## [課題の目的]
下にある北陸の料理とお酒の文章から、「最後はお抹茶と、金沢の銘菓で」で始まり「プライベートリザーブ2018 富山県・SAYS FARM(魚)」で終わる部分を、一字も変えずに書き写してもらえますか？

## [読む文章]
どのシェフも料理に対する思いや拘りが強く、食材探しや、器探しなどにも余念がなく、表現される世界観も素晴らしい、勢いのあるシェフたちです!

甲羅にズワイガニの身がそびえ立つ「カニタワー」!!
炊き立ての土鍋ご飯に混ぜて提供してくれました。

能登伝統野菜の「中島菜」のいしる漬けを混ぜたカニご飯は、ご飯よりもカニの方が多い贅沢なご飯。
粕汁には加賀れんこんのすりおろし入り中島菜の歯触りと酸味がいいアクセントになって何杯でも食べれそう~!香の物は半熟エッグ、ビール大根、白菜の浅漬け。
(川嶋シェフ提供)

デザートは「米」お焦げ味のアイスにもち粉のクレープ。
きな粉を混ぜたプラリネや酒粕とココナッツのクリーム。甘酒とベルガモットのジュレだったり、日本酒で作った泡だったりと、米から出来るものを上手に組み合わせてありました!
(砂山シェフ提供)

最後はお抹茶と、金沢の銘菓である「きんつば」を砂山シェフ流にアレンジしたものと、加賀棒茶が香る「番茶フィナンシェ」のお茶菓子で終了となりました。

今回お料理のペアリングとして提供された北陸のお酒たち。
右から
・ESHIKOTO AWA2018 福井県・黒龍酒造(八寸)
・農口尚彦研究所 日本博限定Ver 石川県・農口尚彦研究所(お椀)
・満寿泉 一号しぼり2021 富山県・桝田酒造店(お造り)
・ボッチブラン2020 石川県・vin de la bocchi farm&winery(蒸し焼き物)
・シャルドネ プライベートリザーブ2018 富山県・SAYS FARM(魚)
・満寿泉 大吟醸1998 富山県・桝田酒造店(肉)

## [提示データ]
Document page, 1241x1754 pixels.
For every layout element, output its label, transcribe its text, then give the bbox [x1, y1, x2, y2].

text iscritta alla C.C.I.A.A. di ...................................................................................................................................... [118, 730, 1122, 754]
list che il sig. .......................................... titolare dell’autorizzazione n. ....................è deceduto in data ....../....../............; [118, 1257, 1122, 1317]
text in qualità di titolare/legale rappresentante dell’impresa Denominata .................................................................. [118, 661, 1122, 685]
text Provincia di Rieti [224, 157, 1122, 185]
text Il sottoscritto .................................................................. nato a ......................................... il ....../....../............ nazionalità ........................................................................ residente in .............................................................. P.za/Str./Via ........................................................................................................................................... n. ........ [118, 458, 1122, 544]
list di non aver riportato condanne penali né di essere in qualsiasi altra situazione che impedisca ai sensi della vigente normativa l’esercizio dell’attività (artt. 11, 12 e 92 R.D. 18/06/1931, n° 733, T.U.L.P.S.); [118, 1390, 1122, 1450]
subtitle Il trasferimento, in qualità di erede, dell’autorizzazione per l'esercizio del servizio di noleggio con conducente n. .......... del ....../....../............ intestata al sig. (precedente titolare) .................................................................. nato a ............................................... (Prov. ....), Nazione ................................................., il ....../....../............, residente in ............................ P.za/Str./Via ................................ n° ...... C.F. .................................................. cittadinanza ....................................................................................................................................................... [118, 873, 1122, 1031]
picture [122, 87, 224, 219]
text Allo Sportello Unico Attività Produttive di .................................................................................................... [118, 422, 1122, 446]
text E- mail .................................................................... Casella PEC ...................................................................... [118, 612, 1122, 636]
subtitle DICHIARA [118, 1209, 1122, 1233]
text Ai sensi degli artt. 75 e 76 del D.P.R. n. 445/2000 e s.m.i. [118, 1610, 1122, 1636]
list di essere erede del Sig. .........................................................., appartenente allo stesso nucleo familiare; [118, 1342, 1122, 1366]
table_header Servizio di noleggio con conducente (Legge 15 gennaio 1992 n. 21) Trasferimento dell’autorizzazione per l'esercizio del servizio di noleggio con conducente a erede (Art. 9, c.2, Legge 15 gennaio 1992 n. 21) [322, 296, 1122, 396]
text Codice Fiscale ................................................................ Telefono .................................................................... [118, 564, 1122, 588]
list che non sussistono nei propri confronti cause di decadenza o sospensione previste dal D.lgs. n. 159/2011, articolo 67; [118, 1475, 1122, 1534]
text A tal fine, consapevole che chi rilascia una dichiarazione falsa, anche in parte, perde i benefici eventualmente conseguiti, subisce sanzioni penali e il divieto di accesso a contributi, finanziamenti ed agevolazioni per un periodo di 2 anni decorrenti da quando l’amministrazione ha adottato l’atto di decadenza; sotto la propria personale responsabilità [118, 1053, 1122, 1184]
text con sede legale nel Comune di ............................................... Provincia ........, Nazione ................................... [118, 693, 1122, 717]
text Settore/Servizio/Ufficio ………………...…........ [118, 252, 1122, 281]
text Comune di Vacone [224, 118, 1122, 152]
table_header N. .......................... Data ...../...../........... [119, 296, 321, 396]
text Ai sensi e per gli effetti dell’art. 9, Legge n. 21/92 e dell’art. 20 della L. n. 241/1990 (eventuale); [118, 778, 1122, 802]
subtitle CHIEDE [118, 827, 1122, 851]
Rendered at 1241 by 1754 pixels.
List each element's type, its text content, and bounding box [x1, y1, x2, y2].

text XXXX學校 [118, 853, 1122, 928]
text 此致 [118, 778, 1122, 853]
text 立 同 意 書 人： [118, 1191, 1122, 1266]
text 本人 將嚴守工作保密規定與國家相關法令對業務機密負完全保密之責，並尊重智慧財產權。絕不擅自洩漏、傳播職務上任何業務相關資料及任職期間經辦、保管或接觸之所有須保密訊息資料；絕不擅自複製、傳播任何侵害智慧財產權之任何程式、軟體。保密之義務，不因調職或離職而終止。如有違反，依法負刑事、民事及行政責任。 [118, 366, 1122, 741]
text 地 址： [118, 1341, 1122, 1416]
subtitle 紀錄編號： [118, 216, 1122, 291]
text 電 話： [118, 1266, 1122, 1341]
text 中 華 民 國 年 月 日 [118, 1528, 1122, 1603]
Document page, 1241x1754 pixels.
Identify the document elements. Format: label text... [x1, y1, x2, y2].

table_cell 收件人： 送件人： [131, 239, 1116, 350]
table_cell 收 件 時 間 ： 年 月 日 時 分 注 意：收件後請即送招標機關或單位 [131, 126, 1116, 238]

## [この課題の出力]
最後はお抹茶と、金沢の銘菓である「きんつば」を砂山シェフ流にアレンジしたものと、加賀棒茶が香る「番茶フィナンシェ」のお茶菓子で終了となりました。

今回お料理のペアリングとして提供された北陸のお酒たち。
右から
・ESHIKOTO AWA2018 福井県・黒龍酒造(八寸)
・農口尚彦研究所 日本博限定Ver 石川県・農口尚彦研究所(お椀)
・満寿泉 一号しぼり2021 富山県・桝田酒造店(お造り)
・ボッチブラン2020 石川県・vin de la bocchi farm&winery(蒸し焼き物)
・シャルドネ プライベートリザーブ2018 富山県・SAYS FARM(魚)